*** MATERIAL SUPPLIED Section Begins ***

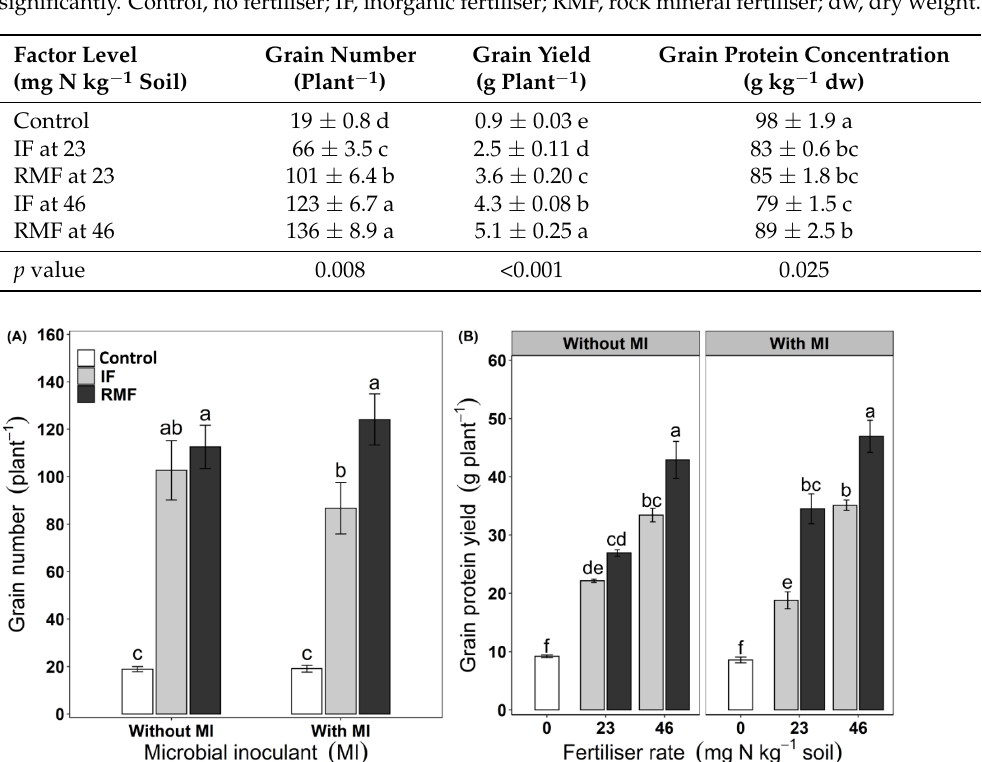
Table 4. Grain number, yield and protein concentration as influenced by the interaction effect of fertiliser type (Ft) and fertiliser rate (Fr). Three-way ANOVA (Table 3) showed significant interaction effect of Ft × Fr (mean ± SE, n = 8). Means within a column followed by different letters differ significantly. Control, no fertiliser; IF, inorganic fertiliser; RMF, rock mineral fertiliser; dw, dry weight.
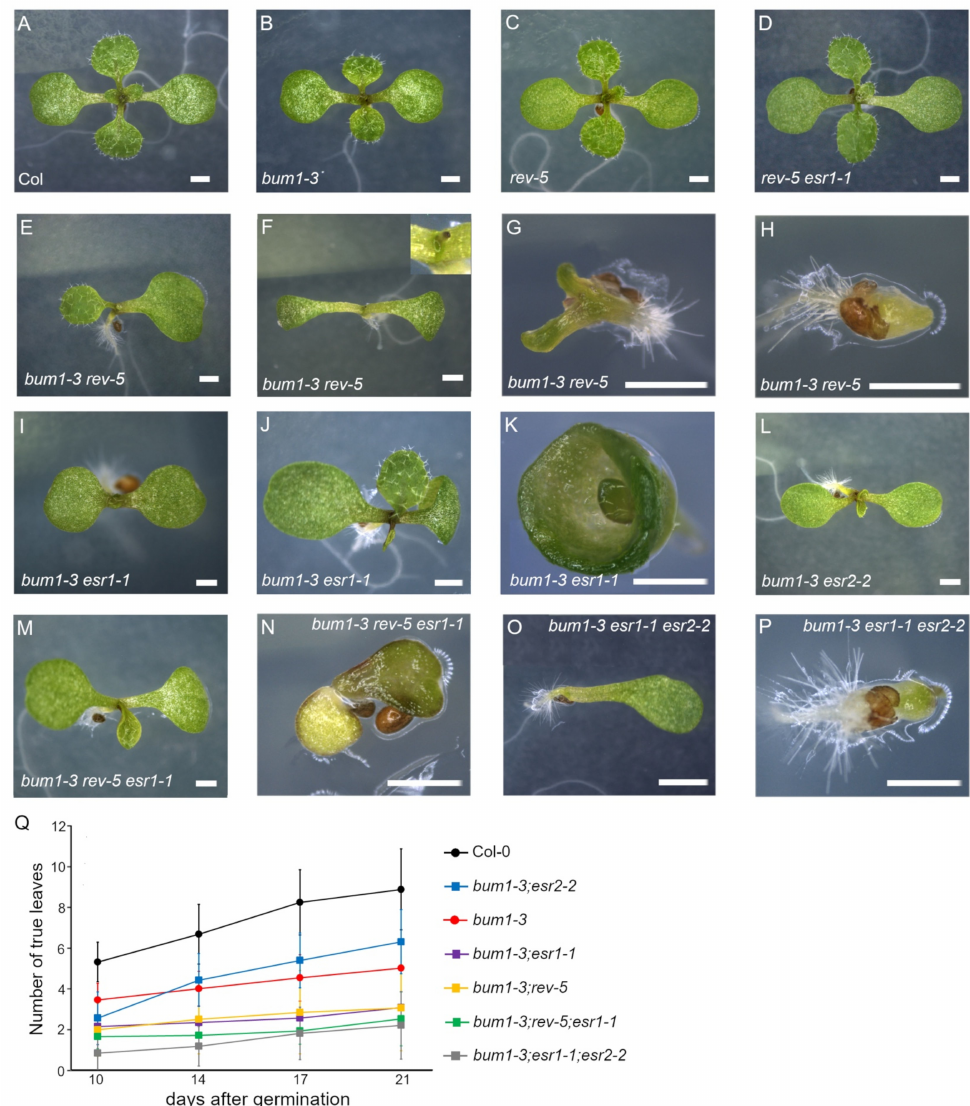
Figure 3. esr1 and rev additively enhance the bum phenotype. ( A ) Eight-day-old Col-0; ( B ) bum1-3 ; ( C ) rev-5 ; ( D ) rev-5 esr1-1 ; ( E – H ) bum1-3 rev-5 , note the single cotyledon in ( E ) and radial structure (inset) in ( F ); ( I – K ) bum1-3 esr1-1 ; ( L ) bum1-3 esr2-2 ; ( M,N ) bum1-3 rev-5 esr1-1 ; ( O,P ) bum1-3 esr1-1 esr2-2 ; ( Q ) number of developed rosette leaves in the respective mutant backgrounds at 10, 14, 17, and 21 d. a. g. Data shown are the mean ± SD of biological triplicates ( n > 50 per genotype). Scale bars = 1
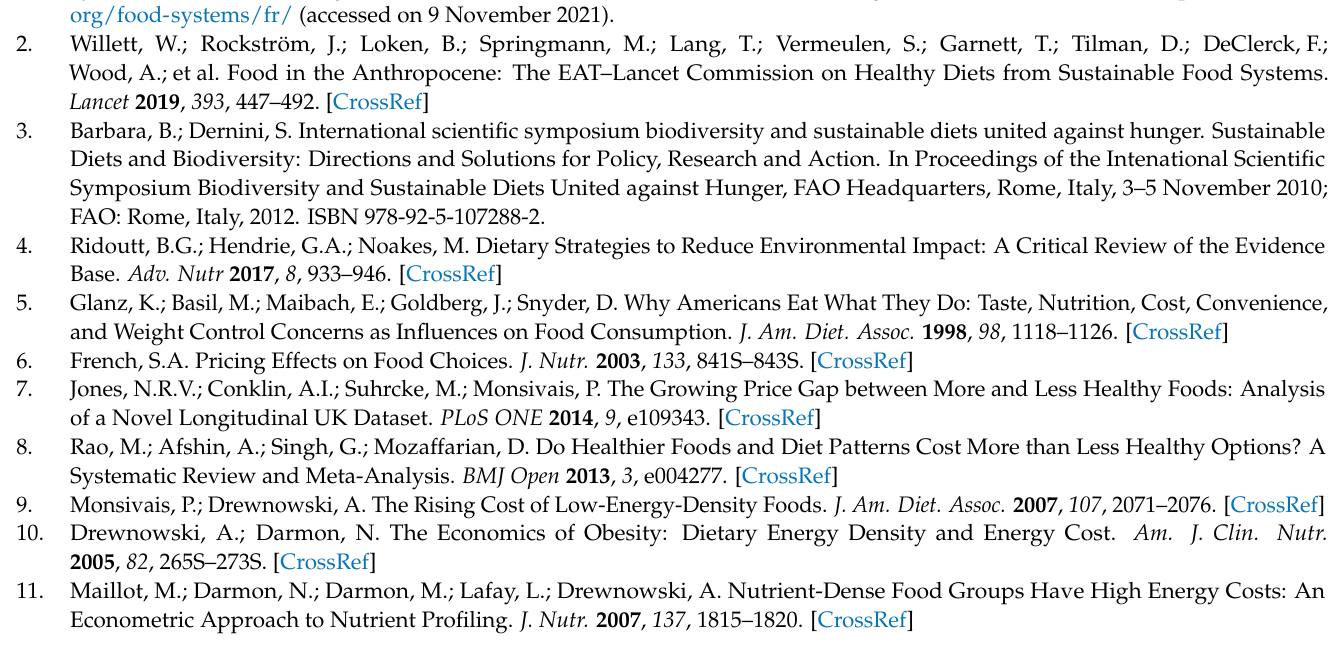
Table S2. Methods used to calculate a price for the Bureau of Nutritional Science (BNS) food groups; Table S3. Non-energy adjusted daily diet cost according to sociodemographic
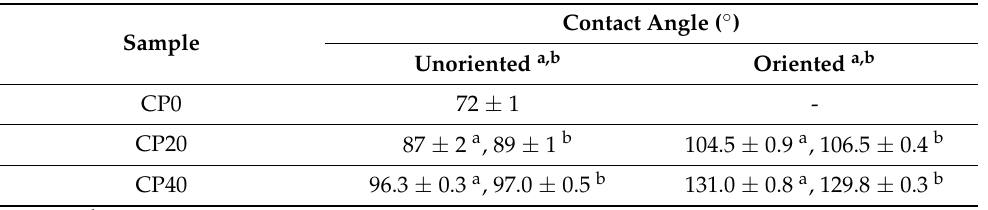
Table 2. Water contact angle values of unmodified Poly(epichlorohydrin-co-ethylene oxide) (CP0), CP20, and CP40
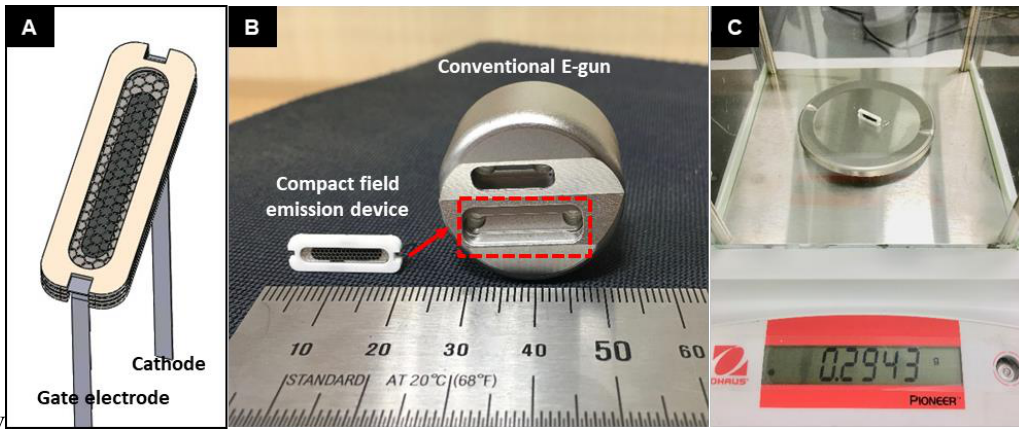
Figure 2. ( A ) 3D design of compact field emission device embedded with directly grown CNT on metal substrate; ( B ) photo image of compact field emission device and conventional dual type electron gun after removing filament emitter; ( C ) photo image of 0.2943 gram-weight of compact field emission device.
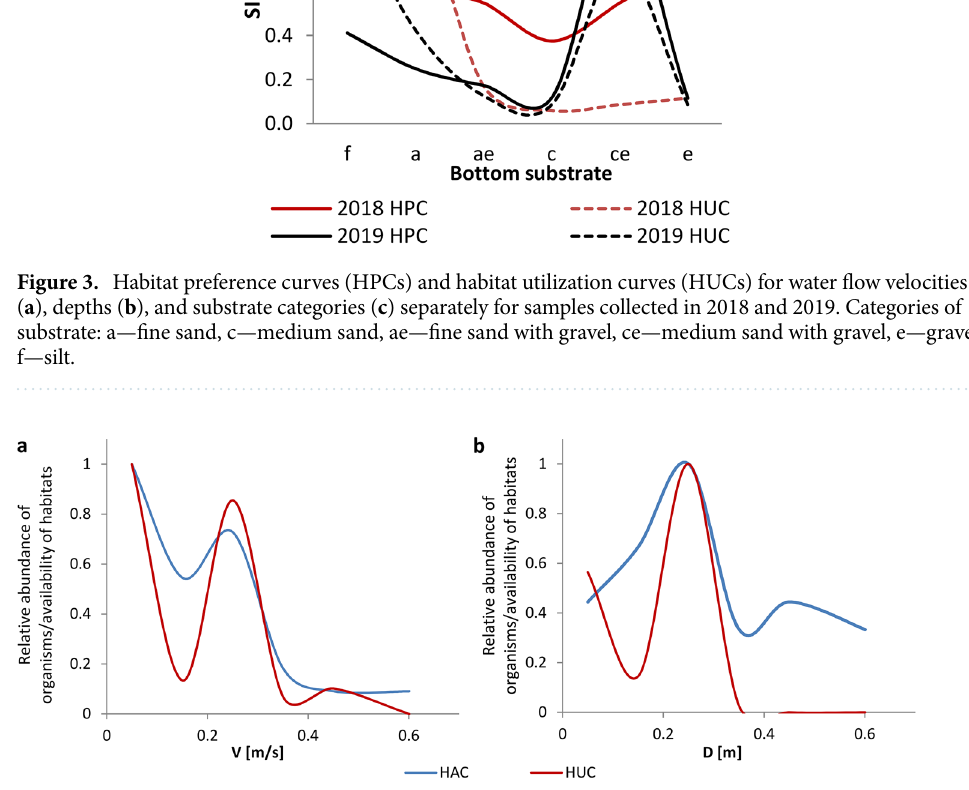
Figure 4. Habitat availability curves (HACs) and habitat utilization curves (HUCs) for the 2019 samples for water flow velocities ( a ) and depths ( b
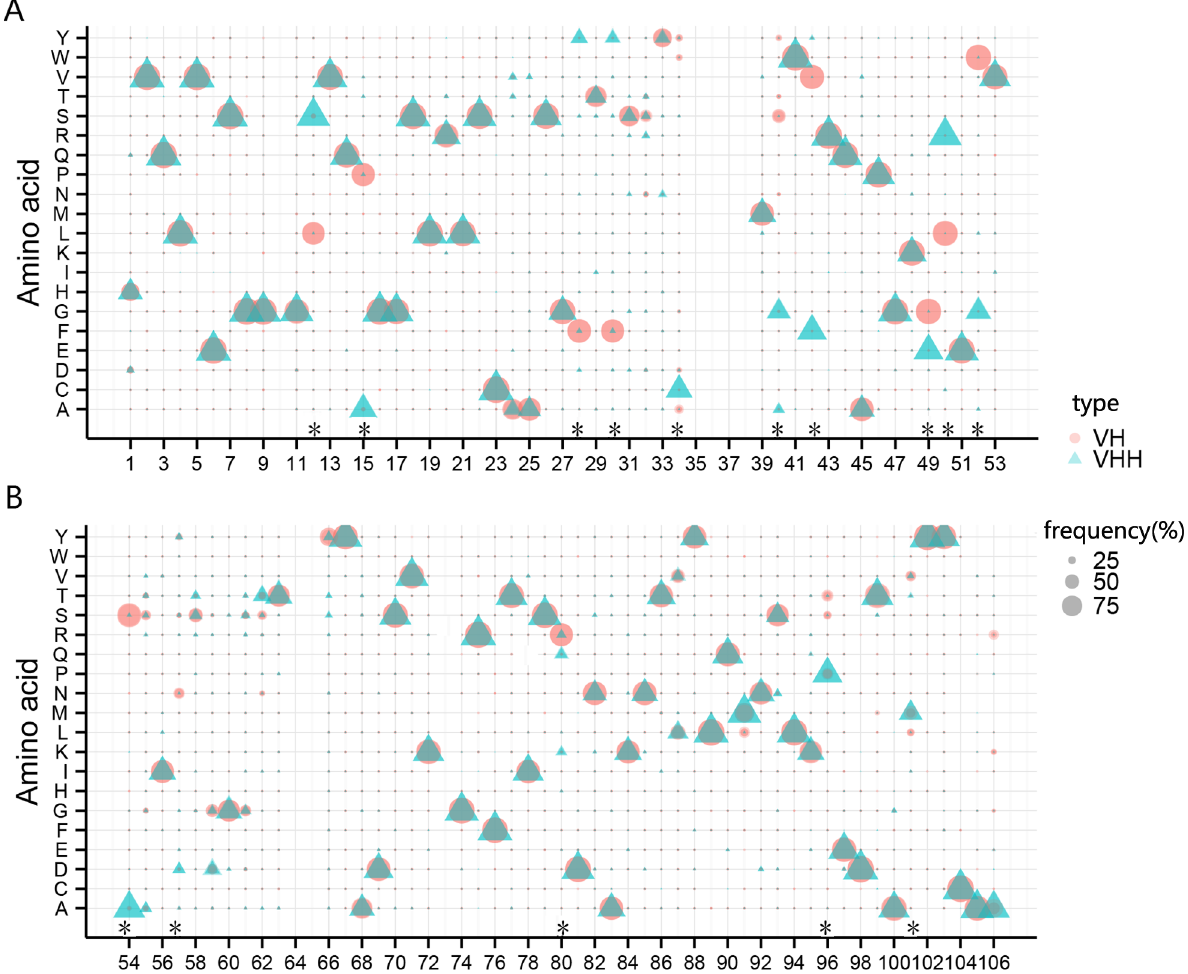
Fig 4. Amino acids frequency distribution of each position for VH and VHH clones. The horizontal axis lists the actual positions of the amino acids in IMGT references of the Arabian camel. The vertical axis lists abbreviations of twenty different amino acids. The circles denote VH clones and the triangles, VHHs. The size represents the proportion of clone number. The asterisk-labeled positions represent the amino acids which have little consistency between VH and VHH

*** MATERIAL SUPPLIED Section Ends ***

> _TASK_
Reproduce, without alteration and without pictures, only those lines that lie between the first line of the entries above and the line containing "Table S2. Methods", both of them included.

> _REPLY_
Table 4. Grain number, yield and protein concentration as influenced by the interaction effect of fertiliser type (Ft) and fertiliser rate (Fr). Three-way ANOVA (Table 3) showed significant interaction effect of Ft × Fr (mean ± SE, n = 8). Means within a column followed by different letters differ significantly. Control, no fertiliser; IF, inorganic fertiliser; RMF, rock mineral fertiliser; dw, dry weight.
Figure 3. esr1 and rev additively enhance the bum phenotype. ( A ) Eight-day-old Col-0; ( B ) bum1-3 ; ( C ) rev-5 ; ( D ) rev-5 esr1-1 ; ( E – H ) bum1-3 rev-5 , note the single cotyledon in ( E ) and radial structure (inset) in ( F ); ( I – K ) bum1-3 esr1-1 ; ( L ) bum1-3 esr2-2 ; ( M,N ) bum1-3 rev-5 esr1-1 ; ( O,P ) bum1-3 esr1-1 esr2-2 ; ( Q ) number of developed rosette leaves in the respective mutant backgrounds at 10, 14, 17, and 21 d. a. g. Data shown are the mean ± SD of biological triplicates ( n > 50 per genotype). Scale bars = 1
Table S2. Methods used to calculate a price for the Bureau of Nutritional Science (BNS) food groups; Table S3. Non-energy adjusted daily diet cost according to sociodemographic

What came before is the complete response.